* **Brief 1**:
In the passage on barrier adjustment below, list every parenthesized equation number it mentions, in order of first appearance.
* **Brief 2**:
From the records below, pull out everything from the very first line down to and including the line that contains "Regione Marche", reproducing each line unchanged.

As it is equivalent to shifting the level K down, we still obtain the improved rate of convergence.

This idea is especially useful because of its generality. For non-equally spaced sampling times, the adjustment (3) can still be applied. Now, we just set δt = ti – ti-1 to be the spacing for the specific time, so depends on index i. It can also be used for much more general expressions than (1). Any function of X which depends on whether or not it crosses a continuous barrier can potentially make use of the adjustment described. Even if X is an Ito process with time dependent drift and volatility

\displaystyle dX_t=\sigma_t\,dB_t+\mu_t\,dt, (5)

the method can be applied. Now, the volatility in (3) is replaced by an average value across the interval (ti-1, ti).

The methods above are very useful, but there is a further improvement that can be made. Ideally, we would not have to specify an explicit value of the volatility σ. That is, it should be model independent. There are many reasons why this is desirable. Suppose that we are running a Monte Carlo simulation and generate samples of X at the times ti. If the simulation only outputs values of X, then this is not sufficient to compute (3). So, it will be necessary to update the program running the simulation to also output the volatility. In some situations this might not be easy. For example, X could be a complicated function of various other processes and, although we could use Ito’s lemma to compute the volatility of X from the other processes, it could be messy. In some situations we might not even have access to the volatility or any method of computing it. For example, the values of X could be computed from historical data. We could be looking at the probability of stock prices crossing a level by looking at historical close fixings, without access to the complete intra-day data. In any case, a model independent discrete barrier adjustment would make applying it much easier.

* **Data for processing**:

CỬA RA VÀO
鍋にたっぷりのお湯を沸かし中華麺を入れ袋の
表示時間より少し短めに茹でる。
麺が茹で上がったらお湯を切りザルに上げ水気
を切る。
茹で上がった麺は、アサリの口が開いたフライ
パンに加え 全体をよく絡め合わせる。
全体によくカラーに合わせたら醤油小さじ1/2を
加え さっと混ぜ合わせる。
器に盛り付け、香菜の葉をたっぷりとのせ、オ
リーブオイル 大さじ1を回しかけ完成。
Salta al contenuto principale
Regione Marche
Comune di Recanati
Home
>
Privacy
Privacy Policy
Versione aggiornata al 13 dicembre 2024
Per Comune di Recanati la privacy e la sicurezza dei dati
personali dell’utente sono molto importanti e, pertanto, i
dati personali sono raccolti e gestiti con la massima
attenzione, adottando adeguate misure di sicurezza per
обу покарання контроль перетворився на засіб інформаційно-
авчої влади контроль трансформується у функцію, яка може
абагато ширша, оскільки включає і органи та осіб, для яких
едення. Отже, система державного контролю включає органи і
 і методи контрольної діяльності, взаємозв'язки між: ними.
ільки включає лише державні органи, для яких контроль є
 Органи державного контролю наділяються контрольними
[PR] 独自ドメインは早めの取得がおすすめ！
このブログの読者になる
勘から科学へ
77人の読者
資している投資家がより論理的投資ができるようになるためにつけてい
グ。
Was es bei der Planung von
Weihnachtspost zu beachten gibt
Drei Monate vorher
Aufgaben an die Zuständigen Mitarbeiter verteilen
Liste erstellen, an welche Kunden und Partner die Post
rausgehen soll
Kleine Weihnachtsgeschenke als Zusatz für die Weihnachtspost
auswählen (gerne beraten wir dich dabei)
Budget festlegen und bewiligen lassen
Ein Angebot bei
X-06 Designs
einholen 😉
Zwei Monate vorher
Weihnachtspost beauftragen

* **Response box 1**:
(3), (1), (5)

* **Response box 2**:
CỬA RA VÀO
鍋にたっぷりのお湯を沸かし中華麺を入れ袋の
表示時間より少し短めに茹でる。
麺が茹で上がったらお湯を切りザルに上げ水気
を切る。
茹で上がった麺は、アサリの口が開いたフライ
パンに加え 全体をよく絡め合わせる。
全体によくカラーに合わせたら醤油小さじ1/2を
加え さっと混ぜ合わせる。
器に盛り付け、香菜の葉をたっぷりとのせ、オ
リーブオイル 大さじ1を回しかけ完成。
Salta al contenuto principale
Regione Marche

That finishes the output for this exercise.